From the end of the 18th century, the strategic interest of the Villefranche harbour attracted the Russian maritime authorities of the time who anchored there at every conflict with Turkey. A consulate already existed in Nice at that time.

The Russian presence in Villefranche sur mer : a military interest in the first instance

In 1749, Jean-Michel Auda from Nice, became a “commercial adviser” in Russia, and befriended a young sailor by the name of Alexis Orloff (or “Orlov”).  His brother, Grigori Orloff, who later became the favourite of Empress Catherine II, gave him access to high positions within the government, and it was thus that he led the Imperial Russian fleet to call at Villefranche-sur-Mer in 1770.

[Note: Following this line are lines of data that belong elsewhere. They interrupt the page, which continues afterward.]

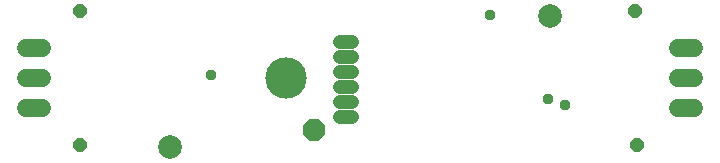
<source format=gbr>
G04 EAGLE Gerber RS-274X export*
G75*
%MOMM*%
%FSLAX34Y34*%
%LPD*%
%INSoldermask Bottom*%
%IPPOS*%
%AMOC8*
5,1,8,0,0,1.08239X$1,22.5*%
G01*
%ADD10C,2.003200*%
%ADD11C,3.503200*%
%ADD12C,1.524000*%
%ADD13C,1.211200*%
%ADD14P,1.951982X8X202.500000*%
%ADD15C,0.959600*%
%ADD16P,1.255139X8X22.500000*%


D10*
X150000Y14000D03*
X472000Y125000D03*
D11*
X248000Y72500D03*
D12*
X41604Y47100D02*
X28396Y47100D01*
X28396Y72500D02*
X41604Y72500D01*
X41604Y97900D02*
X28396Y97900D01*
X580396Y97900D02*
X593604Y97900D01*
X593604Y72500D02*
X580396Y72500D01*
X580396Y47100D02*
X593604Y47100D01*
D13*
X304540Y103550D02*
X294460Y103550D01*
X294460Y90850D02*
X304540Y90850D01*
X304540Y78150D02*
X294460Y78150D01*
X294460Y65450D02*
X304540Y65450D01*
X304540Y52750D02*
X294460Y52750D01*
X294460Y40050D02*
X304540Y40050D01*
D14*
X272500Y29000D03*
D15*
X185000Y75000D03*
D16*
X545500Y16000D03*
X74000Y15704D03*
X543500Y129296D03*
X74000Y129000D03*
D15*
X470000Y55000D03*
X485000Y50000D03*
X421270Y126270D03*
M02*

</source>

This base became essential to them when, in the aftermath of the Crimean War in 1856, the Russian Imperial Navy was deprived of its access to the Mediterranean. The Duke of Savoy then agreed to give Russia a permanent right of call at the Lazaret and the Darse de Villefranche, which would allow the Russian fleet to store food and fuel there. The roadstead then became the home port of the imperial nobility on holiday in the states of Savoy. When the county of Nice was attached to France in 1860, Napoleon III confirmed the Russian naval base of Villefranche.

From 1856 onwards, the holiday resorts of the rich Russian wintering people developed, with the arrival of the dowager empress Alexandra Feodorovna (widow of Tsar Nicholas I). To reach the city of Nice from the Villefranche harbour where her frigate anchored, the empress financed the construction of a new road, the existing road being described at the time as “barely passable on horseback”. It was inaugurated in March 1856, and named “Boulevard de l’Impératrice de Russie” (part of which corresponds to what is known today as Boulevard Stalingrad).

In 1893, a team of Russian scientists from Kiev replaced the military to carry out oceanographic research, taking advantage of the presence of an updraft in the harbour. These studies, in spite of the political hazards between the two nations, will continue until the 1930s.